Vitoria. El debut de Brasil en un Mundial siempre se espera con expectación. Acostumbra a ser promesa de una puesta en escena brillante, de jogo bonito, de genialidades al servicio de paladares exquisitos. Acostumbraba, más bien. Desde que Dunga se sienta en el banquilo, la verdeamarelha ha ganado en contundencia, en armazón, pero ha perdido toque y espectacularidad a raudales. Cemento por encima del talento, a imagen y semejanza del juego del seleccionador cuando se vestía de corto. Brasil mantiene intacto su condición de eterna favorita al título. Meterle un gol será una tarea titánica para cualquier rival. Otra cosa es cuando toque perforar la meta contraria.
Dunga confía ciegamente en una propuesta futbolística y nadie ha sido capaz de hacerle variar ni un ápice su controvertido libro de estilo. Triunfará o fracasará con ella. No le tembló el pulso cuando dejó a Ronaldinho fuera de la lista de 23 y la grada se ha acostumbrado ya a ver sobre el terreno de juego un centro del campo cuya misión es sembrar de minas las incursiones enemigas. Felipe Melo y Gilberto Silva se encargan de ello, aunque la necesaria construcción de juego se resienta y quede en manos de las intermitentes genialidades de Robinho y de un Kaká que llega después de su pésimo año en el Mundial, con Luis Fabiano esperando arriba.

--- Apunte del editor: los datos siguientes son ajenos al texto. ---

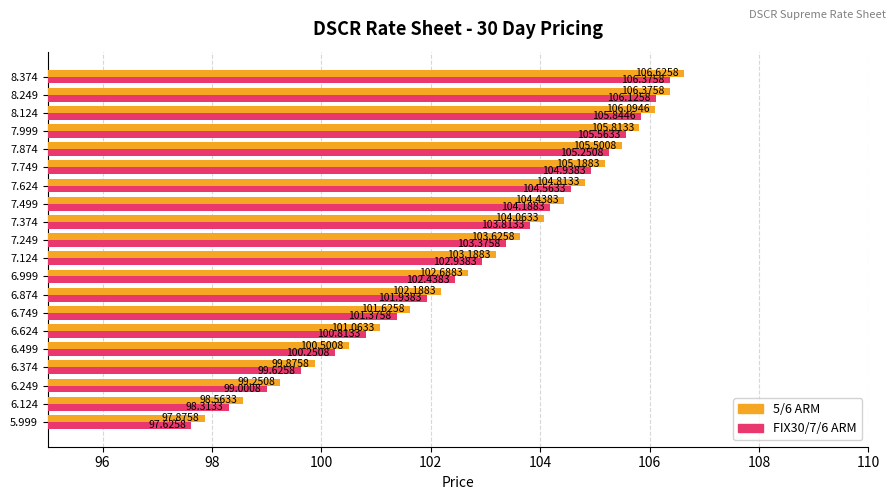

Rank the categories by 5/6 ARM value from lowest to highest.

5.999, 6.124, 6.249, 6.374, 6.499, 6.624, 6.749, 6.874, 6.999, 7.124, 7.249, 7.374, 7.499, 7.624, 7.749, 7.874, 7.999, 8.124, 8.249, 8.374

Sabe Dunga de buena tinta que en su país son muchos los que esperan con el cuchillo entre los dientes en caso de que su proyecto fracase, pero él asegura que sus críticos se pierden más en las formas que en el fondo de la cuestión. "Los mayores reproches se producen porque muchos de mis entrenamientos son a puerta cerrada, porque no hay entrevistas exclusivas o porque no ceno con cinco o seis periodistas" aduce en su defensa. Hoy deberá probarlo en el Ellis Park de Johannesburgo, donde medirá fuerzas ante la desconocida Corea del Norte, un combinado que no debería ser rival para Brasil. En caso contrario, mal asunto para el muro de Dunga.